Da trent’anni abbiamo consegnato il voto popolare al giudizio dei pubblici ministeri. Ma la storia non conta nulla in questo paese. Se poi qualcuno crede che la corruzione (nazionale e internazionale, planetaria e cosmica) sarebbe stata spazzata via per sempre da “Mani pulite” (se non li avessero fermati) sono assai contento e felice come quando mi hanno detto che la povertà era stata eliminata. Del resto, siamo passati dalla tragedia del comizio di Occhetto, Ajala, Rutelli, con accompagnamento di monetine e girotondi, alla farsa tragicomica del comizio di Conte, Bonelli, Fratoianni che tengono in braccio la Schlein: se loro sono il “diritto al futuro”, e Meloni-Salvini-Tajani sono il presente, c’è poco da stare allegri. Ma per fortuna ci sono delle anime candide come l’on. Zanda “Ho sentito dire a Orlando, e lo condivido, che la bocciatura verso Toti fosse principalmente politica. Ciò detto mi auguro che tutta la questione giudiziaria rimanga fuori dalla campagna elettorale. E che ci si occupi di temi politici. La lotta deve essere sempre politica, non giudiziaria”.

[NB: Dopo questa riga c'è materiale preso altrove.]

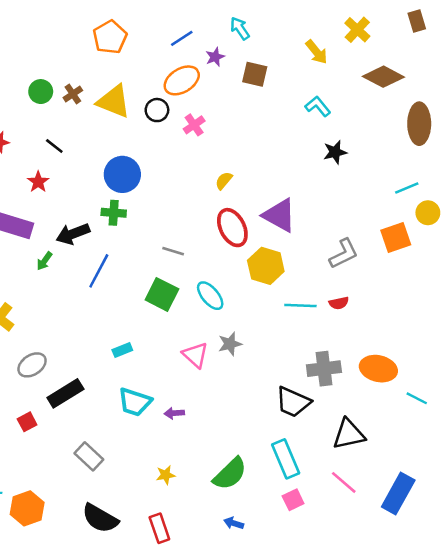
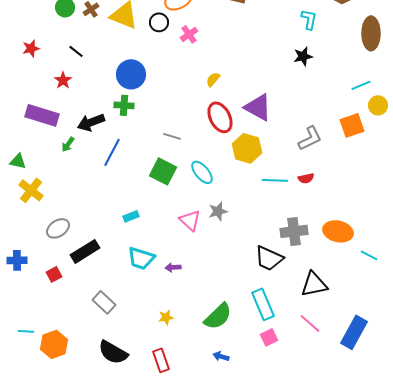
cyan L-shape: (318, 106) -> (309, 19), moved, turned 50

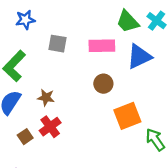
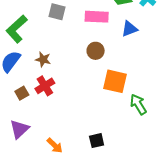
blue triangle: (139, 56) -> (129, 29), size x0.7
orange square: (127, 116) -> (115, 81), turned 30

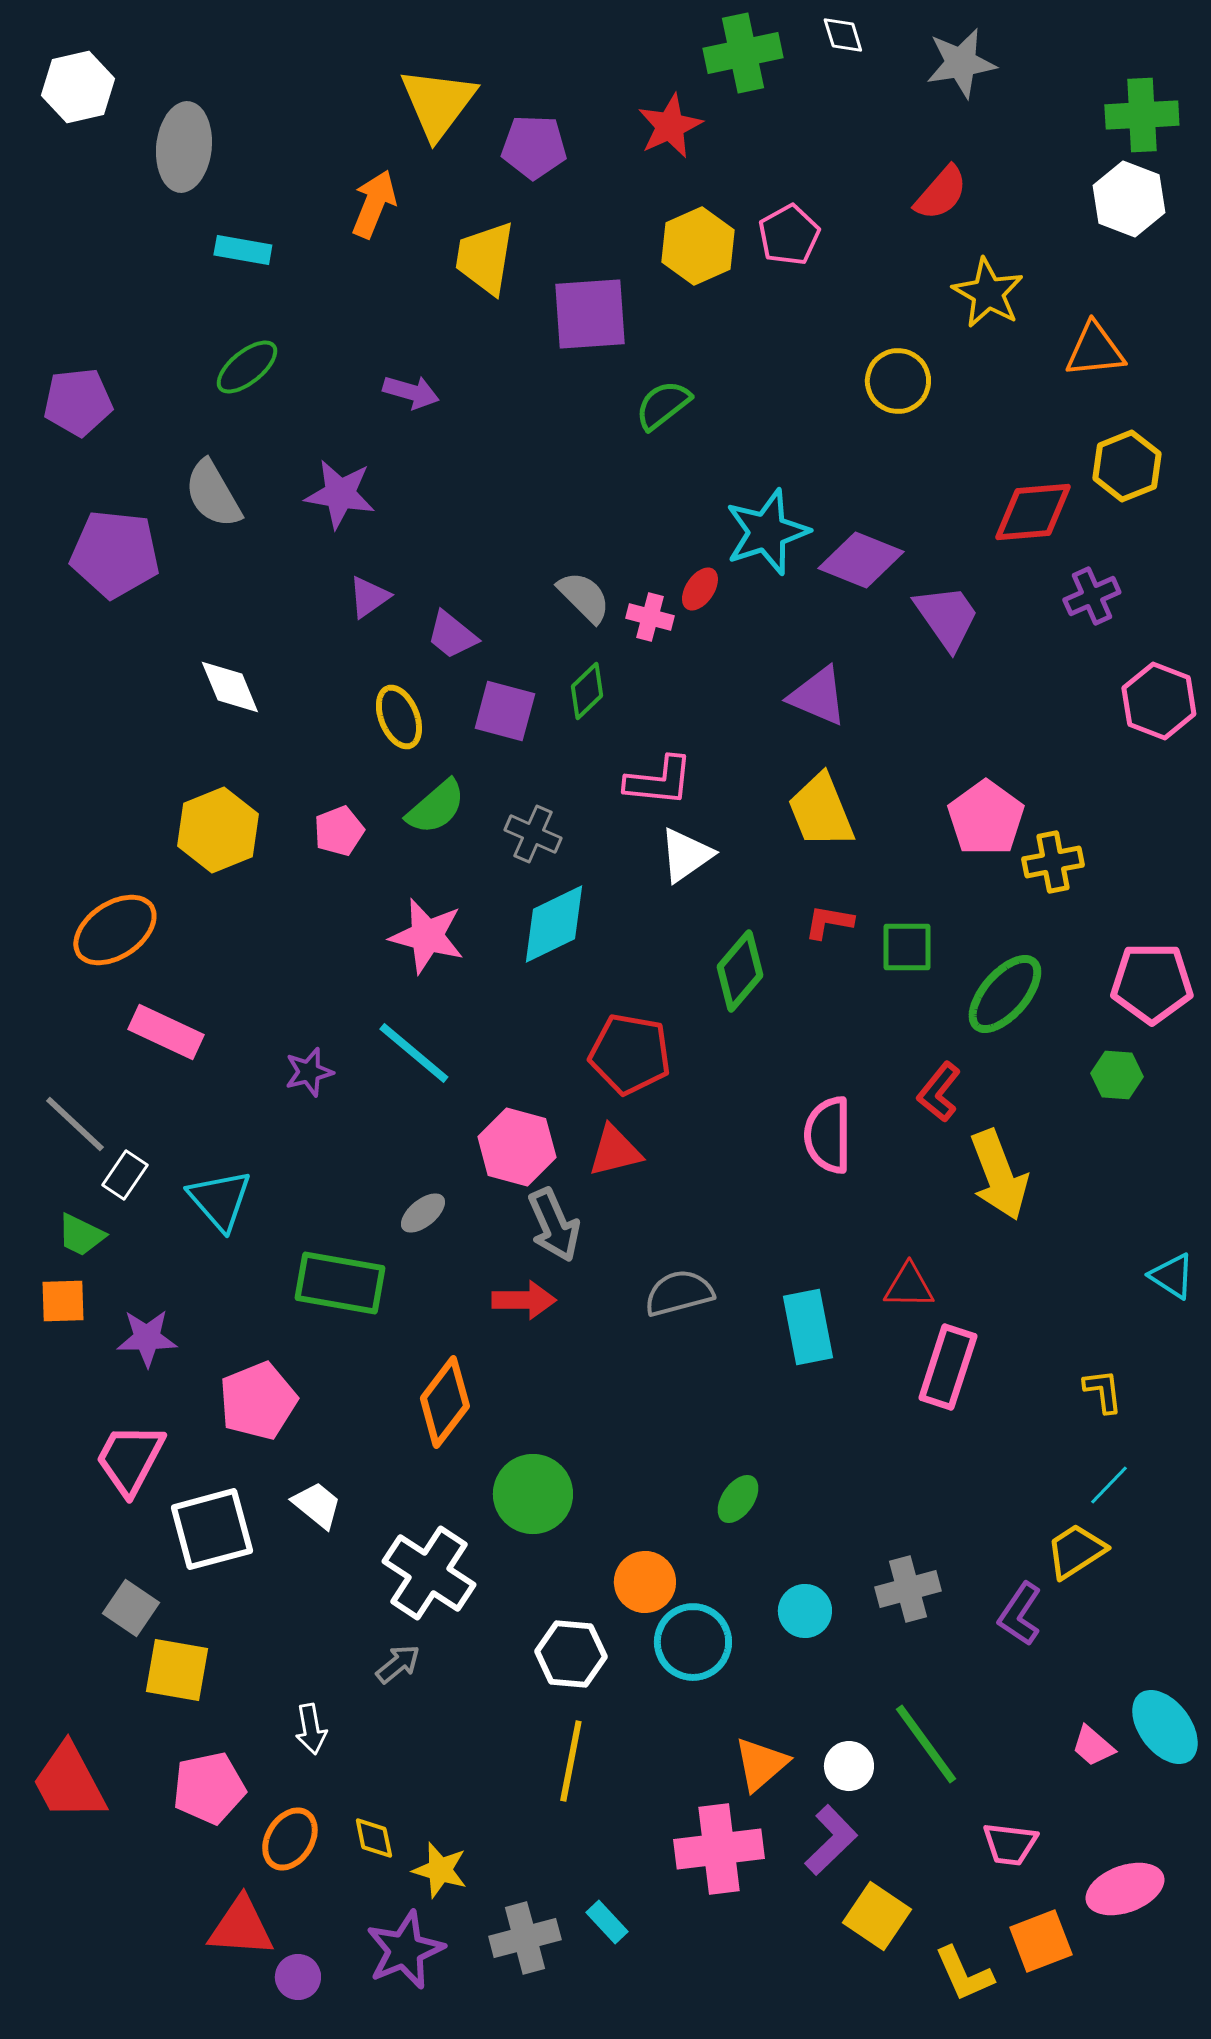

Suscita una grande tenerezza pensare che forse ci crede: si va alle elezioni anticipate in Liguria, per scelta politica. Roba da non crederci. E se la lotta deve essere sempre politica, sarebbe ora, come aveva invocato Craxi nel suo discorso del ‘92, che il Parlamento affronti per davvero il tema dei partiti, come da Costituzione, del finanziamento pubblico, del finanziamento privato lecito e illecito, della definizione delle influenze lecite, della discrezionalità delle scelte politiche e amministrative, legittime e illegittime, stabilendo dei paletti ben precisi di distinzione tra politica e indagine giudiziaria, che deve essere libera di indagare sui reati, ma non deve e non può sostituirsi alla volontà popolare. Una volta il Salmo diceva “Beato l’uomo che non segue il consiglio degli empi, non indugia nella via dei peccatori e non siede in compagnia degli stolti”, ma devono averlo cambiato.